Altitude sickness is the result of travel from a lower elevation to a higher elevation. It affects about 20 percent of people below the altitude of 18,000 feet (5,500 meters) and about 50 percent of people above the altitude of 18,000 feet. Altitude sickness can be divided into three different types of illness, the most common and least dangerous of which is acute mountain sickness. The other two, high-altitude pulmonary edema and high-altitude cerebral edema, are more serious conditions. Most cases of acute mountain sickness go away on their own after a few days' adjustment to a new elevation. The symptoms of acute mountain sickness include headaches, dizziness, shortness of breath, stomachaches, fatigue and difficulty sleeping.
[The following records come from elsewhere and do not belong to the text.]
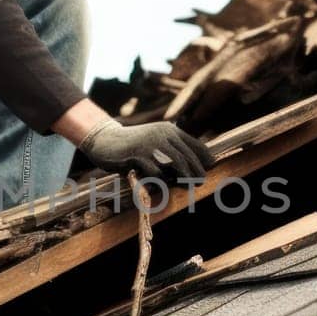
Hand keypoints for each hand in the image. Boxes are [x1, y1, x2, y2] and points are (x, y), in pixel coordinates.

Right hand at [78, 117, 215, 178]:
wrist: (105, 140)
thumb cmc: (134, 145)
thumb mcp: (155, 141)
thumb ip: (172, 149)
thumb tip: (193, 166)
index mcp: (169, 130)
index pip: (194, 143)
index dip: (204, 156)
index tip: (211, 166)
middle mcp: (162, 134)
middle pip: (188, 155)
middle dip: (197, 170)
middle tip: (201, 181)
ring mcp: (150, 144)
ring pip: (176, 163)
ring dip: (185, 177)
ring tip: (189, 185)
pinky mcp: (138, 156)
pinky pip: (156, 172)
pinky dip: (161, 180)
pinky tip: (160, 184)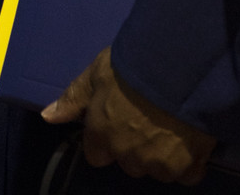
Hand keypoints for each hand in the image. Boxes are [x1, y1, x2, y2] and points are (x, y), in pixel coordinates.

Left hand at [43, 48, 215, 184]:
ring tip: (171, 124)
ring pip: (157, 169)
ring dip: (162, 154)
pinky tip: (192, 138)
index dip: (107, 138)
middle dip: (135, 146)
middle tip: (148, 118)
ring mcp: (158, 164)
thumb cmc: (134, 64)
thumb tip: (48, 117)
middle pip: (129, 161)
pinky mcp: (187, 166)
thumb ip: (74, 98)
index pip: (97, 154)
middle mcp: (127, 156)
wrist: (179, 67)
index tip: (118, 122)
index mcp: (102, 135)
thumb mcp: (97, 72)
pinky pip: (187, 174)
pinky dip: (190, 162)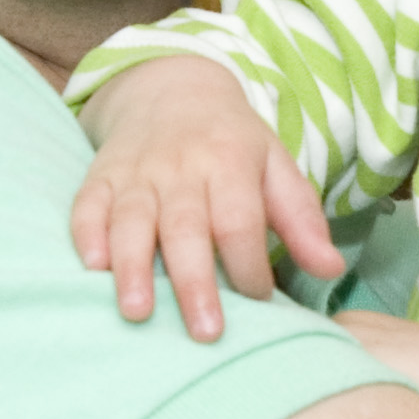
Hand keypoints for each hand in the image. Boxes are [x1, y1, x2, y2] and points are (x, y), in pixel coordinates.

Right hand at [72, 58, 340, 339]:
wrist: (171, 87)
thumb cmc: (231, 143)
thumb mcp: (276, 167)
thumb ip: (302, 219)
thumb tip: (332, 269)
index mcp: (229, 163)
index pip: (240, 221)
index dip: (250, 266)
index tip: (260, 302)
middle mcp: (180, 168)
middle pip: (186, 228)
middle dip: (195, 282)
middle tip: (205, 332)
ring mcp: (135, 172)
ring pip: (132, 220)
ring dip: (132, 267)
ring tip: (137, 312)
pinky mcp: (100, 177)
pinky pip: (87, 205)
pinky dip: (86, 234)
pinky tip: (92, 267)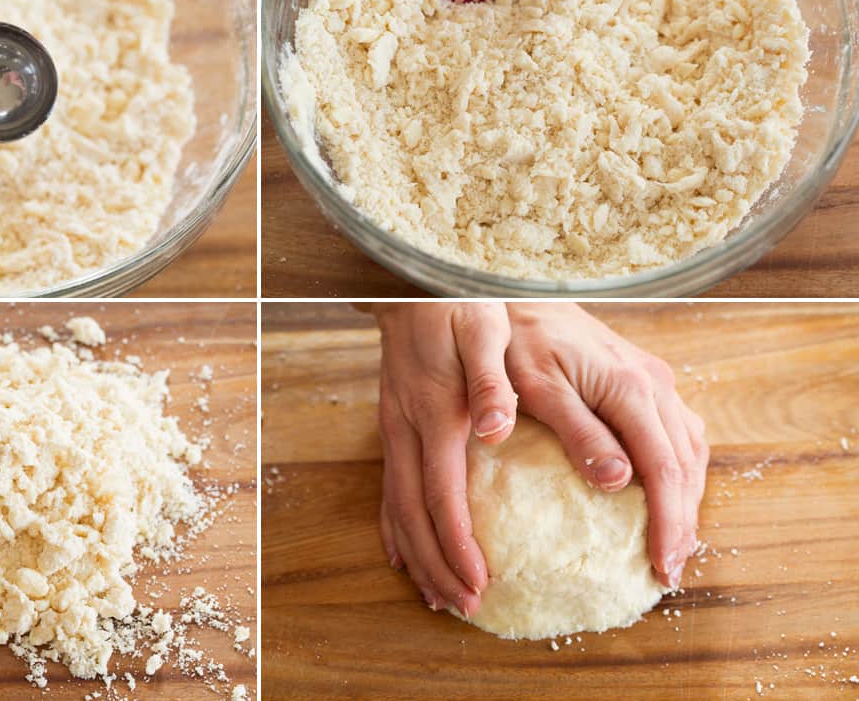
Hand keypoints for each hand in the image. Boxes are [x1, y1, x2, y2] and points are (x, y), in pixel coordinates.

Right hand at [373, 302, 516, 615]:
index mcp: (436, 410)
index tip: (478, 585)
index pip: (442, 494)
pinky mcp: (394, 420)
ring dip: (416, 553)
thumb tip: (497, 428)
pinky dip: (394, 525)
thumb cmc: (459, 302)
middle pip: (413, 512)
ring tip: (437, 594)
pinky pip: (388, 483)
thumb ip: (491, 380)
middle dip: (436, 564)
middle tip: (463, 606)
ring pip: (396, 504)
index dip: (457, 545)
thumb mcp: (485, 330)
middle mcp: (408, 425)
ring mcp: (395, 424)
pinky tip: (404, 551)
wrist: (413, 278)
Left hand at [504, 303, 708, 589]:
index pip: (665, 468)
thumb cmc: (522, 339)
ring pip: (688, 447)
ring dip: (685, 495)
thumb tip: (619, 481)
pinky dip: (676, 467)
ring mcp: (653, 377)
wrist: (519, 294)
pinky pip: (675, 430)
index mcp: (631, 387)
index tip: (663, 565)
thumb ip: (579, 431)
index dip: (670, 521)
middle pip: (686, 463)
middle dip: (683, 518)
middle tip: (668, 566)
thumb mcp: (540, 388)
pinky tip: (661, 492)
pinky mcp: (643, 377)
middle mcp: (653, 382)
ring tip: (670, 540)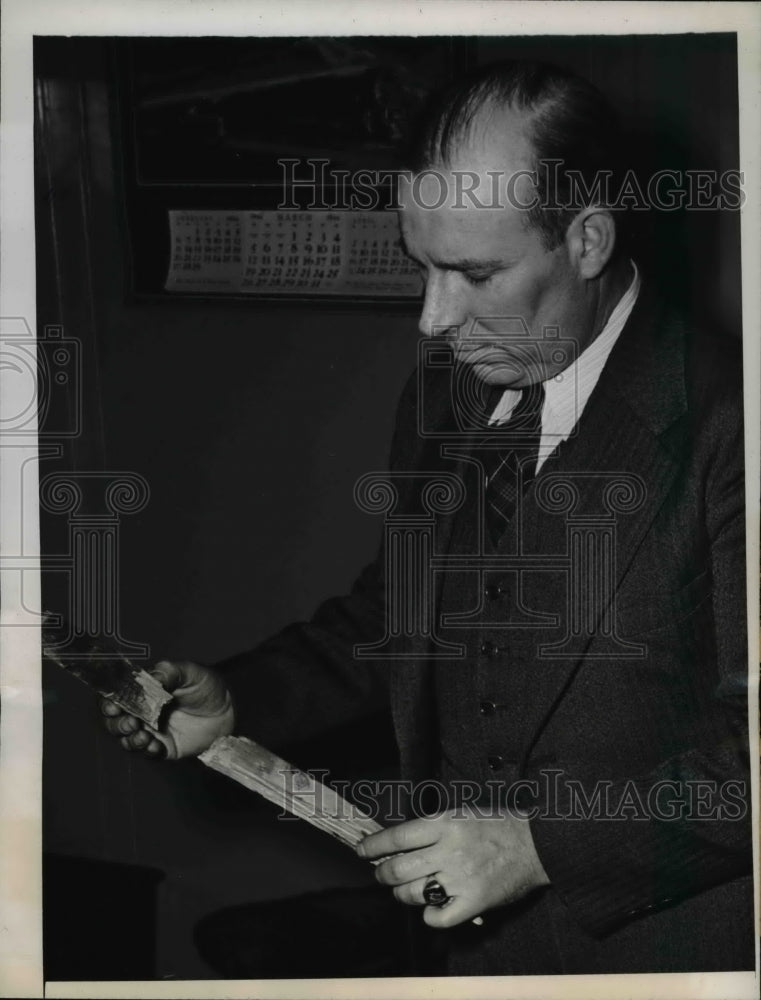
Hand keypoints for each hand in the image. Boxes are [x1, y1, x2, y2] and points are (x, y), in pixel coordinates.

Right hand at [100, 660, 233, 759]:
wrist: (228, 710)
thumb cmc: (207, 686)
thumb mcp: (190, 672)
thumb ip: (169, 672)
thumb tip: (150, 677)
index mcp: (144, 691)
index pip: (117, 696)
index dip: (109, 701)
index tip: (113, 705)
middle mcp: (143, 712)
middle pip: (115, 721)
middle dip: (117, 723)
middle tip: (131, 722)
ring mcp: (152, 730)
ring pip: (127, 738)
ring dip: (129, 739)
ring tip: (143, 735)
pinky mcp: (163, 746)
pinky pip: (147, 752)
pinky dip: (146, 749)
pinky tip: (154, 744)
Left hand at [357, 806, 549, 926]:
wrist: (535, 844)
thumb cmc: (497, 825)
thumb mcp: (460, 814)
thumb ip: (431, 829)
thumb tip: (396, 844)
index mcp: (444, 824)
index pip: (396, 837)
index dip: (373, 846)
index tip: (362, 851)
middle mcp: (448, 851)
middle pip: (398, 869)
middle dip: (383, 874)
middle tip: (381, 874)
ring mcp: (460, 878)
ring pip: (413, 894)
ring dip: (402, 894)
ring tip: (404, 890)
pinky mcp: (474, 902)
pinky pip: (438, 918)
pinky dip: (429, 916)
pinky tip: (430, 909)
To prevent or reduce altitude sickness, you need to be fully hydrated. In addition, you should limit your intake of caffeine and alcohol -- at least until you adjust to the new altitude. While there are some medications and herbal supplements you can buy over the counter to alleviate altitude sickness, some people prefer vitamins. Both vitamin C and vitamin E are said to help with altitude sickness, as are other antioxidants. Antioxidants like beta carotene, selenium and zinc help because they reduce the free radicals suspected to exacerbate altitude sickness. Antioxidants can help you breathe more easily. While studies haven't proven that vitamins and antioxidants definitely help with altitude sickness, they seem to point in that direction. Extra vitamins are probably a good addition to any traveler's irregular diet, anyway. The recommended dosage of vitamin C is 2,000 to 3,000 milligrams per day while the dosage of vitamin E is 400 international units (iu) a day.
To further ease your altitude sickness, you should ascend to high altitudes gradually, adding no more than 1,000 feet (300 meters) to your sleeping elevation each day. If your symptoms don't pass after a few days, you may need to descend and seek medical attention.